[Opening SOURCE DATA section]
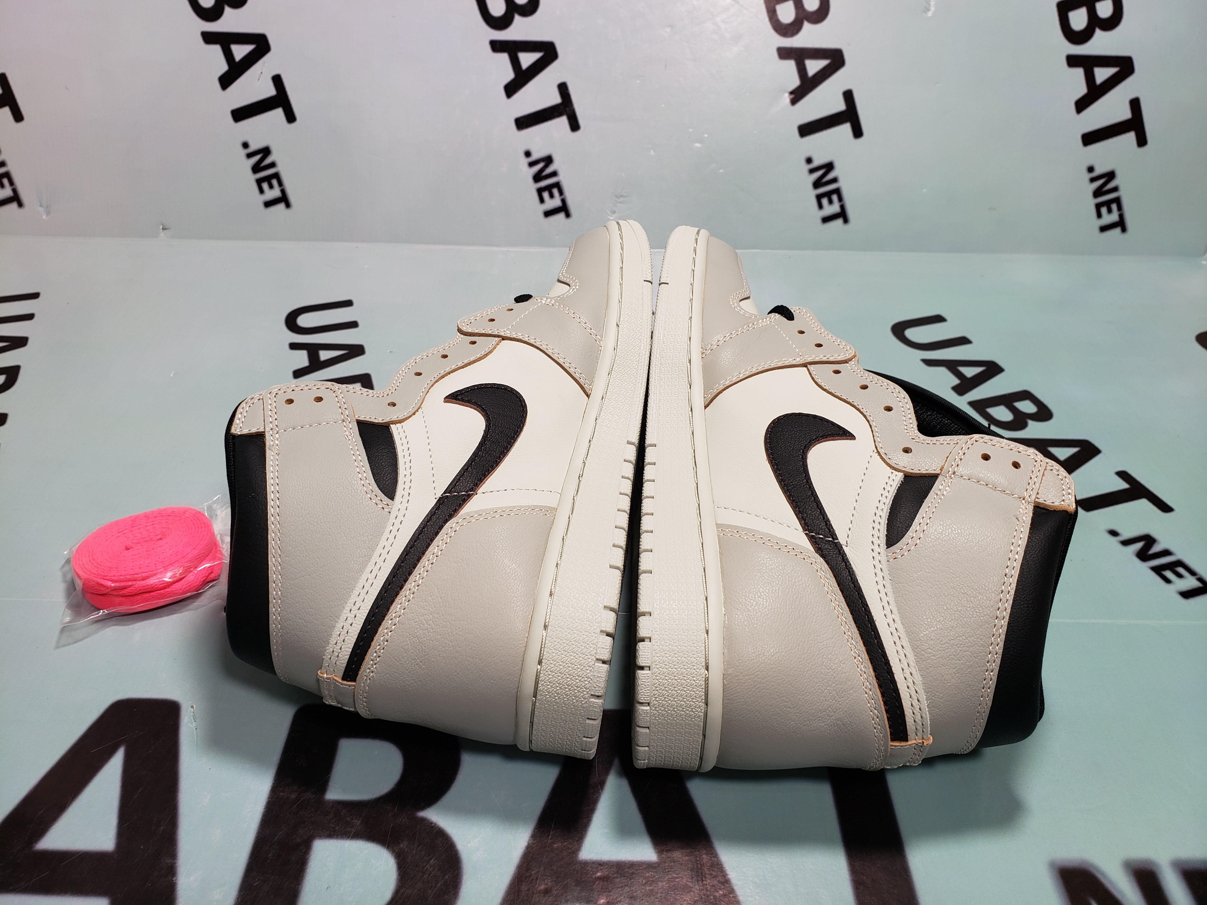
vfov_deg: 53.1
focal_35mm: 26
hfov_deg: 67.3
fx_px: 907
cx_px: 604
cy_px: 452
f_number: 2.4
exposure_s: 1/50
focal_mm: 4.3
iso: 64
[Closing SOURCE DATA section]
[Opening SOURCE DATA section]
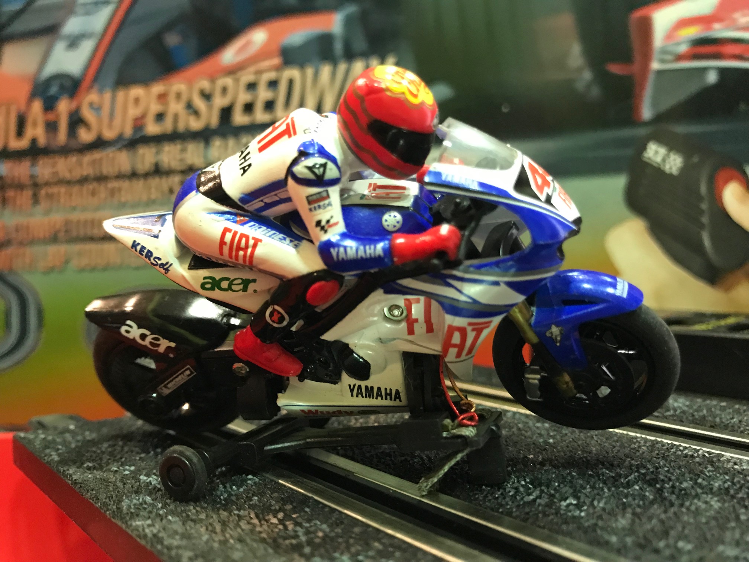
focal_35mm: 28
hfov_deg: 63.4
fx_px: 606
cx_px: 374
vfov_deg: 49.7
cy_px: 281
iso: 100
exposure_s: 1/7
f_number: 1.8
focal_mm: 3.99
[Closing SOURCE DATA section]
WHAT YOU ARE ASKED TO DO:
Using the entries above, repeat only the lines from the one containing "focal_35mm: 28" through the one containing "focal_mm: 3.99", end lines included.

RESULT OF THE TASK:
focal_35mm: 28
hfov_deg: 63.4
fx_px: 606
cx_px: 374
vfov_deg: 49.7
cy_px: 281
iso: 100
exposure_s: 1/7
f_number: 1.8
focal_mm: 3.99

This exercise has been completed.